Concealed Carry will not do us in
December 13, 2012 6:00PM
Updated: January 7, 2013 5:55PM
I’ve long subscribed to the belief that if someone’s behavior isn’t hurting anybody else, then the government ought to leave them alone.
Legalizing marijuana certainly falls into that belief structure. If somebody wants to get high and eat Cheetos all day, then I don’t think they ought to be locked in steel cages.
There was a time just a few years ago when the “mainstream” media constantly fretted about blogs — forgetting that the First Amendment didn’t belong solely to “traditional” news outlets. But the country is much better off after a literal explosion of free speech. Blogs have made us more informed and are now as American as the Chicago Sun-Times. Heck, the Sun-Times now has blogs. The more speech, the better.

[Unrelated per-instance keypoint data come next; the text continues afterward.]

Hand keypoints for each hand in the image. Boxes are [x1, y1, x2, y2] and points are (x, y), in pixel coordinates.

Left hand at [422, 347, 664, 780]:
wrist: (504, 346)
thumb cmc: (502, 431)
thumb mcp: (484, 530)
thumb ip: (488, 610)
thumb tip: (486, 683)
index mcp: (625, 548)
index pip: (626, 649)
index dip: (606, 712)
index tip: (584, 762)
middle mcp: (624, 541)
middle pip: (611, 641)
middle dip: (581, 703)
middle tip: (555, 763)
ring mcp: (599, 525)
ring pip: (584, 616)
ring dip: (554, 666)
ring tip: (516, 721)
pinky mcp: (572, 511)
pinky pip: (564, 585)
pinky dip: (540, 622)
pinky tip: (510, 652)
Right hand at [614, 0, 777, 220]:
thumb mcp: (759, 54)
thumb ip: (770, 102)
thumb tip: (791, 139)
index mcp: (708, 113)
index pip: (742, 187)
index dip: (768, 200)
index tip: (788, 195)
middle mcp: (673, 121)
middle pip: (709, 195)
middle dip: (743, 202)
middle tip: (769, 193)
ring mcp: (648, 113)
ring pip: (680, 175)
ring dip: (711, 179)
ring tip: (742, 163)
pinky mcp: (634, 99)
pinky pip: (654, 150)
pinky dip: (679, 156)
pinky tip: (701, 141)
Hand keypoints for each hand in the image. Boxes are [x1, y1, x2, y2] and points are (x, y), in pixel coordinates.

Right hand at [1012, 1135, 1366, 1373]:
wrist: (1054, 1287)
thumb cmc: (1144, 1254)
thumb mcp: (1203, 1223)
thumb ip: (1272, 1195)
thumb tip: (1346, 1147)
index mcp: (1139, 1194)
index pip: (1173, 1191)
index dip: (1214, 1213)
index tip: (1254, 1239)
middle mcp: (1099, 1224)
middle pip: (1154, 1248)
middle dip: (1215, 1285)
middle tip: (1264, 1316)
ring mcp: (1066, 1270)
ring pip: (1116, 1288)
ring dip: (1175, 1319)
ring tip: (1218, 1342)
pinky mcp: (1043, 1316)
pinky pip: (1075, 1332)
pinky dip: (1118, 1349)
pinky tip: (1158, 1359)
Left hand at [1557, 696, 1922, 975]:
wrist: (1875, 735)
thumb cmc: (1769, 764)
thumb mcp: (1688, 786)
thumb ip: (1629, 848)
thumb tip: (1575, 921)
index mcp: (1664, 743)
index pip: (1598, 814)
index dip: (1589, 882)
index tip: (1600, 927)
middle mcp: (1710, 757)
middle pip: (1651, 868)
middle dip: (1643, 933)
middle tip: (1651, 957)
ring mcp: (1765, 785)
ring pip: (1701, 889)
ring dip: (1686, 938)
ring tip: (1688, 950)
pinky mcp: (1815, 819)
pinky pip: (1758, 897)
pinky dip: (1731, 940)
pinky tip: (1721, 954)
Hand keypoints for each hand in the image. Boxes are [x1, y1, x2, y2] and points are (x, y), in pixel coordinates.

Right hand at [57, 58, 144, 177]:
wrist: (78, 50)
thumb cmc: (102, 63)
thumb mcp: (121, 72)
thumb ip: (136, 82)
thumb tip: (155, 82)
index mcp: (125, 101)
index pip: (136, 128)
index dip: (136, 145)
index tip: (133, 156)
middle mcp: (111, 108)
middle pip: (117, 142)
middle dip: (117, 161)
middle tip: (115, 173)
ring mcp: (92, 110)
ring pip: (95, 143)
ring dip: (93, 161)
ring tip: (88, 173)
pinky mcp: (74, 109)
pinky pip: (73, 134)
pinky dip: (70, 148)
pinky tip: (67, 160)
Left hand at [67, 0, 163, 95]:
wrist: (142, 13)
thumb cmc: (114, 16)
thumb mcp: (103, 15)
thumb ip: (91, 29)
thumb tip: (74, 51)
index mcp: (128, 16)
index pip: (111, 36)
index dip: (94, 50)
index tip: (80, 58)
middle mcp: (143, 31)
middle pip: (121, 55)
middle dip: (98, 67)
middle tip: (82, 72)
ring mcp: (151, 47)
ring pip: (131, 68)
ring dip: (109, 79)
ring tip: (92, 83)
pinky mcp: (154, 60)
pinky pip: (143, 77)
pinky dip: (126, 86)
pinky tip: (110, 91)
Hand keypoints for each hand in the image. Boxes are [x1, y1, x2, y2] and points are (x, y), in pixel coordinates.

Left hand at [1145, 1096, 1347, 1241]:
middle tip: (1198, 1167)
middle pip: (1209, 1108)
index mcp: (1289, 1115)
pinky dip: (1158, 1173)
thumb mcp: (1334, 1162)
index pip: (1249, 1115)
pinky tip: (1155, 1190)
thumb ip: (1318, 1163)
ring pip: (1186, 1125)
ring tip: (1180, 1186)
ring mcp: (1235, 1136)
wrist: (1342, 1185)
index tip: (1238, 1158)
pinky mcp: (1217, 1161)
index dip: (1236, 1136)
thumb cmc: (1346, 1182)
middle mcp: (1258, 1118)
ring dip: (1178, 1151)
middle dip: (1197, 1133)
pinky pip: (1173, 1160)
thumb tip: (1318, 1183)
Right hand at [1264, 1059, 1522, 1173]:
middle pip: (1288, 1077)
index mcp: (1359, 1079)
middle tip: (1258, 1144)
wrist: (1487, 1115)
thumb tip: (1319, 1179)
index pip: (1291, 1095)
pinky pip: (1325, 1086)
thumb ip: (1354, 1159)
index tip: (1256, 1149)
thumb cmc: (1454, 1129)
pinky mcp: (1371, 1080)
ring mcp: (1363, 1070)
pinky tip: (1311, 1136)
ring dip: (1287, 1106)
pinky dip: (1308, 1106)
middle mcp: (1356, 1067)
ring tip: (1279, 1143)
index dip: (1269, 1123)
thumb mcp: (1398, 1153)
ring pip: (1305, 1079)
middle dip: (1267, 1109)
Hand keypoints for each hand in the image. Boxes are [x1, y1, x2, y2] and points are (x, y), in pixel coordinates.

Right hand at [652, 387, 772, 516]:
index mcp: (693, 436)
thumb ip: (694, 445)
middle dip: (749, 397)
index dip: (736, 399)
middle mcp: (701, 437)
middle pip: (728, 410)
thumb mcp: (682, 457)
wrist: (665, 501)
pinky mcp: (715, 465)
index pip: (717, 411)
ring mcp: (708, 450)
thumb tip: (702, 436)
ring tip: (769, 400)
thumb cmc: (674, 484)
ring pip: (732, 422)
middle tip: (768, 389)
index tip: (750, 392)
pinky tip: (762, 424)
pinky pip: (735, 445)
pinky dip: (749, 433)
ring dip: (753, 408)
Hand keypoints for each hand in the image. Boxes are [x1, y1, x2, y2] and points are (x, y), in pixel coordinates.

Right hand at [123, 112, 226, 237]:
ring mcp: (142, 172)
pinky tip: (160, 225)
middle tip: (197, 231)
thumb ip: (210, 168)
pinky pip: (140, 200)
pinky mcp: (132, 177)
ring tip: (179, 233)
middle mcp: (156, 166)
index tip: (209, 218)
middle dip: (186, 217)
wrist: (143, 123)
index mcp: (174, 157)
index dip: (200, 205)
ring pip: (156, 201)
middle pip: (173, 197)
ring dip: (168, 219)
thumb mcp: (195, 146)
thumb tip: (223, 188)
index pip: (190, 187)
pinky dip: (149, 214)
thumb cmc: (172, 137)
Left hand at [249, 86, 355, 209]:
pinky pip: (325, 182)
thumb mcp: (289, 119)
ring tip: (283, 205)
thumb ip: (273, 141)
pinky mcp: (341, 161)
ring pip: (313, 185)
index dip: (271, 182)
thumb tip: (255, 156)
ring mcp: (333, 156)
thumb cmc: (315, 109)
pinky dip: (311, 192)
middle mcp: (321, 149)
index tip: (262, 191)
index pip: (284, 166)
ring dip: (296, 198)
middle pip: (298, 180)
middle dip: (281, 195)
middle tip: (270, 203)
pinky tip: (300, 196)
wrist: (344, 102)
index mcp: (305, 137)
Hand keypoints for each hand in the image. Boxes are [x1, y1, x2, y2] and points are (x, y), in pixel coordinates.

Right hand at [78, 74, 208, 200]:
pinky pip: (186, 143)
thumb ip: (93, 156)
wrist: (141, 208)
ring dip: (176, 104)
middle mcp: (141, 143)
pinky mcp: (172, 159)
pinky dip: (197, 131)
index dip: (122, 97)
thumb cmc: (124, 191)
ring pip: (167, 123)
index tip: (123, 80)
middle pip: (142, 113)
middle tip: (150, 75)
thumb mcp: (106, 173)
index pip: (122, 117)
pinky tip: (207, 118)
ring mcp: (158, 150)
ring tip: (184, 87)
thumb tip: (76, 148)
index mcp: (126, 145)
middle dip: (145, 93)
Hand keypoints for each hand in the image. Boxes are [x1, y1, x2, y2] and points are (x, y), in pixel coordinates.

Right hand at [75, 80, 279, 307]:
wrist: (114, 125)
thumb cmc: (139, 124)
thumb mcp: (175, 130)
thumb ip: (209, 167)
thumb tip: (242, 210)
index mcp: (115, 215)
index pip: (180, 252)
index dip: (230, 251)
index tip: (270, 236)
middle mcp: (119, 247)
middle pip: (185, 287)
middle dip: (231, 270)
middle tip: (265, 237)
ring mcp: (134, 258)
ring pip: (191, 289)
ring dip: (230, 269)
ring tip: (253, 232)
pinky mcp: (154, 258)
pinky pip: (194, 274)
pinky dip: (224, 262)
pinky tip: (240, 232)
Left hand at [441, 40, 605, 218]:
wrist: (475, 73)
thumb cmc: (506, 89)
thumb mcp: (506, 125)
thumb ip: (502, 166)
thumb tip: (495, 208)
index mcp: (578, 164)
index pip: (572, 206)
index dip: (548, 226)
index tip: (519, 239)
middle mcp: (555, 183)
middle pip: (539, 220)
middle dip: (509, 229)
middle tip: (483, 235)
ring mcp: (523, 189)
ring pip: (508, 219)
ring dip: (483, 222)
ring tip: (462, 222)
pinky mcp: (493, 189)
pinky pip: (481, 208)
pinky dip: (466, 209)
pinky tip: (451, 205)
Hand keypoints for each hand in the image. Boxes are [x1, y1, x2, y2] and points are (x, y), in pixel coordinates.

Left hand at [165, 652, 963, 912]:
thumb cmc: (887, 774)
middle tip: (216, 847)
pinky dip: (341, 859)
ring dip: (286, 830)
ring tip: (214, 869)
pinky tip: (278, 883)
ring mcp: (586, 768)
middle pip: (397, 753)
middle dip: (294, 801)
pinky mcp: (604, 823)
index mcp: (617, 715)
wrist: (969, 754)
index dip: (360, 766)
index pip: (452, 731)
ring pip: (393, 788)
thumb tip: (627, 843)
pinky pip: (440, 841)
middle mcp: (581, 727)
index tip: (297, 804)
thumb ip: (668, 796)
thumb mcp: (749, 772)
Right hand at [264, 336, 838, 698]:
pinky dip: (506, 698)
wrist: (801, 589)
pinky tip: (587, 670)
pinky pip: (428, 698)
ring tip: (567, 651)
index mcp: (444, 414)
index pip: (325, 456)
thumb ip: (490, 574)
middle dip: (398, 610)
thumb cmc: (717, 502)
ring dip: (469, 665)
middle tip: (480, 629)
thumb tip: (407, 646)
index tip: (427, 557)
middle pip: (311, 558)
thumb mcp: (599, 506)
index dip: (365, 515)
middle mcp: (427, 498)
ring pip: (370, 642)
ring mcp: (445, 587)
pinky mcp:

I’m not particularly religious, but as long as you don’t use the government to impose your specific religious practices on me, then I’m all for you doing your thing.
I think there are far too many restrictions on public protests. Having to reroute your shopping trip because a group is marching in the street is not really being harmed. The government has too often used the possibility of smallish annoyances to motorists as an excuse to literally steal peoples’ constitutional rights to peaceably assemble.
Guns are a different matter. Clearly, guns can really hurt people. I’ve struggled with this issue pretty much all my adult life. My mother hated guns, so we had none in our house, but her brother and a brother-in-law had guns and I used to occasionally shoot with them. I’m not afraid of guns the way some are. I’ve been to a few war zones, seen a few fire fights, but was never once armed. I’ve never felt the need to strap on a pistol while in “bad” Chicago neighborhoods, either, and I’ve spent time in those.
Most of the people who want the right to carry a concealed handgun happen to be white suburban or rural men. It’s easy to play armchair psychiatrist and dismiss them as perpetually angry, overcompensating paranoids.
But not everybody who wants a concealed handgun in public is a wingnut. Women are often threatened by ex-boyfriends and know the cops can’t offer much protection. People who work in dangerous neighborhoods at night could have a legit reason to carry . Decent, law-abiding citizens who live in areas infested with gang thugs can’t be blamed for wanting to pack heat.
I’ve spent some time in Florida, where the cities can often be as crazy or even crazier than anything we see up here. The state has a concealed carry law but the Sunshine State hasn’t exploded in violence. Florida’s murder rate in 1987, the year concealed carry was legalized, was 11.4 per 100,000 residents, according to government data on disastercenter.com. Illinois’s rate that year was 8.3. Last year, Florida’s murder rate was 5.2 per 100,000. Illinois’ was 5.6. I don’t think Florida’s law mattered much either way.
So, I’ve evolved.
Nobody wants to see gangbangers carrying concealed handguns. But if somebody has never been convicted of a felony, isn’t crazy, doesn’t have an order of protection against them, belongs to no gang, can pass a training course, can be required to renew their licenses every year or so and isn’t allowed to bring guns into schools or some other public places, then I don’t really buy into the hyperbolic fears about the tragedies that will befall us because Chicago’s U.S. Appellate court has ruled that the state’s gun carrying bans are unconstitutional. It’s just not going to be the end of the world.